### [Exercise requirements]
List every city for which the article on eastern Pennsylvania's changing demographics gives a current Hispanic share of the population, along with that percentage.

### [Text shown]
[Start of Attachment]

In the past 30 years, eastern Pennsylvania’s demographic and economic landscape changed with a rapidity reminiscent of the Industrial Age, when booming extractive industries drew European immigrants to the state’s cities and towns.

Take the example of Hazleton, my family’s hometown, a small city in the anthracite coal region. According to tract-level U.S. Census data, Hazleton’s South Side – long a predominately Irish-Catholic section – was 98% white in 1990, even after a local manufacturing base had displaced the coal industry, which collapsed in the 1950s. Based on recently released U.S. Census data, however, white residents now account for just 30% of this section of the Mountain City, which itself has significantly changed. In 2000, Hispanics – mostly Dominican Americans from metropolitan New York, but also Dominican Republic immigrants – made up less than 5% of the population; today, at 63%, they’re Hazleton’s majority.

Hazleton’s regional economy, in turn, has changed much since the presidential years of George H.W. Bush, whose trade liberalization policies altered the course of Rust Belt communities. Today, the city is fueled by eastern Pennsylvania’s Interstate 78/Interstate 81 corridor, which tops the nation in warehousing growth. The pandemic era’s e-commerce demands have only accelerated this trend. In the years ahead, about 17 million square-feet of warehousing projects are planned around the six-square-mile city.

In Reading, the socioeconomic profile has also changed dramatically. The state’s fourth-largest city is now 69% Hispanic. In nearby Allentown, Pennsylvania’s third-largest city, Hispanics make up 54% of the population. Their presence dates to after World War II, when Puerto Rican migrants arrived to work for Bethlehem Steel. Now, in many instances, their descendants – along with more recent metro New York transplants – work in the Lehigh Valley’s dominant warehousing and logistics industries.

READ MORE — Wally Nunn: Delco councilwoman has no interest in hiring middle-aged white guys from Bonner

In the 2020 election, despite losing Pennsylvania, Donald Trump enjoyed gains in Hispanic neighborhoods, including in North Philadelphia. Moreover, nationwide, Trump expanded Hispanic voter support compared to 2016 – challenging Democrats’ significant advantage among this bloc since Barack Obama’s presidency. “This is a potentially seismic shift: as the Hispanic population continues to grow, especially in large swing states, its voting power becomes more and more relevant to winning the Electoral College,” wrote Noah Rudnick at City Journal.

Last fall, Allentown Republican Tim Ramos, a son of New York-born Puerto Rican parents, told the Washington Post that Hispanics’ support for Trump was “not a big to-do” because “Latinos en masse are blue-collar workers.”

Ramos, who supported Trump, is now the GOP mayoral candidate in heavily Democratic Allentown. His campaign message – cleaner neighborhoods, landlord accountability, and increased homeownership in a city of renters – could resonate with a cross-section of working-class voters. Allentown, moreover, was another Hispanic-majority locale where some precincts significantly shifted more Republican in 2020. This electoral phenomenon was evident, too, in Reading, where Trump improved on his 2016 results in some precincts by up to 15 percentage points, and on the South Side in Hazleton – a city that Trump won and where my Irish-Catholic Republican family was once vastly outnumbered by militantly Democratic voters.

[End of Attachment]

(Records from a data collection)
[Start of Attachment]

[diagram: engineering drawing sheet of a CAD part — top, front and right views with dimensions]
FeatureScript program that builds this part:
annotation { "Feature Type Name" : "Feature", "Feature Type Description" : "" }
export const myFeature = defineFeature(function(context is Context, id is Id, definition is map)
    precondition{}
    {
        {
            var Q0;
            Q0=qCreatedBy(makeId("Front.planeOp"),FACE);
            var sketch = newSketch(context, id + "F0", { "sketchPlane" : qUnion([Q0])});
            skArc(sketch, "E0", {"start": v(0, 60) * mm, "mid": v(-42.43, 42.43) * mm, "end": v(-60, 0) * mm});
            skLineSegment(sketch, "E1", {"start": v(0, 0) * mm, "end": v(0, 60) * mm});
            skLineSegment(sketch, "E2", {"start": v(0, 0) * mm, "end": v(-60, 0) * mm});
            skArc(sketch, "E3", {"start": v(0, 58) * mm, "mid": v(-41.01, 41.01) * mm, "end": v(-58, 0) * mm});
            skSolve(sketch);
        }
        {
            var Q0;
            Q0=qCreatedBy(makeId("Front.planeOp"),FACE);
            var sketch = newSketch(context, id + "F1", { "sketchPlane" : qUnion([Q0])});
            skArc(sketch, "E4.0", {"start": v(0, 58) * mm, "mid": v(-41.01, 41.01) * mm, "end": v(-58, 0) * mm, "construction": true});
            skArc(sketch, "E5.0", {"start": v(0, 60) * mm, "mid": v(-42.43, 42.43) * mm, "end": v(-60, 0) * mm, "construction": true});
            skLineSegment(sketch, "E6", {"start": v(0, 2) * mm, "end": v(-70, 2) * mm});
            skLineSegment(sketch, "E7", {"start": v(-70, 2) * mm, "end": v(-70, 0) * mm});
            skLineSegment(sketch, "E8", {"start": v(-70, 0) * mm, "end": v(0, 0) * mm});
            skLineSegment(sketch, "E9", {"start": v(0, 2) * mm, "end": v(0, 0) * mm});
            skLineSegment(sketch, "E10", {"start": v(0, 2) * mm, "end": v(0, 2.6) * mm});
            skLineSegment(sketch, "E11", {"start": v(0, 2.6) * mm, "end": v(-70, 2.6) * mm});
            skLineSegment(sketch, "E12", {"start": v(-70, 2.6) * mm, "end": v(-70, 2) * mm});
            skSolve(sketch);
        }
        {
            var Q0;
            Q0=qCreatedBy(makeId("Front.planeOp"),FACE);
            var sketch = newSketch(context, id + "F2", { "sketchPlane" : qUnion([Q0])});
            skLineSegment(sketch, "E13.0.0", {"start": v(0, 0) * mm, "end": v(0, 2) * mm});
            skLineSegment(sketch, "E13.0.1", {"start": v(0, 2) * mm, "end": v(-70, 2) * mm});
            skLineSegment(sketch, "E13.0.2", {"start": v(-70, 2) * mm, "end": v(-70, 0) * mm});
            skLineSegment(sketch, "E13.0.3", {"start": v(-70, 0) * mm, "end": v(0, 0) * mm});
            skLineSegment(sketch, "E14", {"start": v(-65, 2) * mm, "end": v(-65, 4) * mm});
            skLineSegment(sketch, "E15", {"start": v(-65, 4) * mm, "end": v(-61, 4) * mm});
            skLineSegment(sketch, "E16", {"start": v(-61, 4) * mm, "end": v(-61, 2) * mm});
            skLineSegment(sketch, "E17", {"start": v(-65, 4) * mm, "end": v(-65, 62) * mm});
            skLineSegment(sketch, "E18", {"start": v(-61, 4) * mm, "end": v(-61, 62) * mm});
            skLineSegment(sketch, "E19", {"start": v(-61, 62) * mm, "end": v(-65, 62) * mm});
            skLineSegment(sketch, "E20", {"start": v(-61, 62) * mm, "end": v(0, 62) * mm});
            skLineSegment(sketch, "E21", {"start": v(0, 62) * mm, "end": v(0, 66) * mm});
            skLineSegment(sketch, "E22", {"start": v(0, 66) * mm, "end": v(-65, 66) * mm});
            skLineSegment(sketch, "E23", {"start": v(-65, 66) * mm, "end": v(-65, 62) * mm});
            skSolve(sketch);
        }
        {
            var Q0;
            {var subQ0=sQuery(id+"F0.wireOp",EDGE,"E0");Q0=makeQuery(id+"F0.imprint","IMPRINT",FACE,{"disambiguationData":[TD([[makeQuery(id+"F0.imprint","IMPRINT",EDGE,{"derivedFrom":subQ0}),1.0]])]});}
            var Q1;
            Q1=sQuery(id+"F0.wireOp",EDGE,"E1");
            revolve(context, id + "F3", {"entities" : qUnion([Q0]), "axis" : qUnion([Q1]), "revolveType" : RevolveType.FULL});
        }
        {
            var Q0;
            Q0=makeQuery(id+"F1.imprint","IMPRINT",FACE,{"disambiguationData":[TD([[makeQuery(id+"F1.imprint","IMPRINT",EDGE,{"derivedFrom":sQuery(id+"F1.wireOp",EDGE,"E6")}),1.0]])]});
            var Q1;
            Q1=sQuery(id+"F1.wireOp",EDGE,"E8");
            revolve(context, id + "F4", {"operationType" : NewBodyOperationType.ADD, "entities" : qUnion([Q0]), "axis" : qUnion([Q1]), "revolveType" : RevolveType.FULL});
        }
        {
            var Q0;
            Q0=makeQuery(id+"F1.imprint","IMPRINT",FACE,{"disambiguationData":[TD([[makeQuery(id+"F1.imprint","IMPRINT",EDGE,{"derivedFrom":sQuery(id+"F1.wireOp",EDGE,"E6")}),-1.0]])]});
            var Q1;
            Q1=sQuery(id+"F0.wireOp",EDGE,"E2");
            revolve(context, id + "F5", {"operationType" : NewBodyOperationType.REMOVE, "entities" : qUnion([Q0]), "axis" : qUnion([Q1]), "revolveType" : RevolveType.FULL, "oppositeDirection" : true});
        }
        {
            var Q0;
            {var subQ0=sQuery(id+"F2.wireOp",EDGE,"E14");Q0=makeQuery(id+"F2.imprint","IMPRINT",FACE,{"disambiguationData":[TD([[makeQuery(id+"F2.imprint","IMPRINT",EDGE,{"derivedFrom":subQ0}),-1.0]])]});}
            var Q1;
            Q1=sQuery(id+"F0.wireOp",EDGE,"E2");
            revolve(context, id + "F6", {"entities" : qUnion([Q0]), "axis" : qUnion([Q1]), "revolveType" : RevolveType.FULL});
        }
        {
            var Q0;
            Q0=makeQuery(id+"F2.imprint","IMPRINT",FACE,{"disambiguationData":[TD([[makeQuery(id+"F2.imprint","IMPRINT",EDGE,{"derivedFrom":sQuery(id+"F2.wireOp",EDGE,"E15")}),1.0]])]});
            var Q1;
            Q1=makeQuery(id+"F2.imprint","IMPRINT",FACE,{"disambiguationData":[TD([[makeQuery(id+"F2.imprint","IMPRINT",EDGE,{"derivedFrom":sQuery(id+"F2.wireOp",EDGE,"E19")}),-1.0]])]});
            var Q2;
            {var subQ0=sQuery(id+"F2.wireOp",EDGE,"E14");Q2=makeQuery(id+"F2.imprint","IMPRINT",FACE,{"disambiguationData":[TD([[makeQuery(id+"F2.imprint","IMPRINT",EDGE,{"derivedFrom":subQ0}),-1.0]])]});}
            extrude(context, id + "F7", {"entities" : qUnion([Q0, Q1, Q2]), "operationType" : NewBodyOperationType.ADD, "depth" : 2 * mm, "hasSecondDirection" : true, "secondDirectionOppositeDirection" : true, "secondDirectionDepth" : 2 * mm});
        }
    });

[End of Attachment]

### [Output for this task]
- Hazleton: 63%
- Reading: 69%
- Allentown: 54%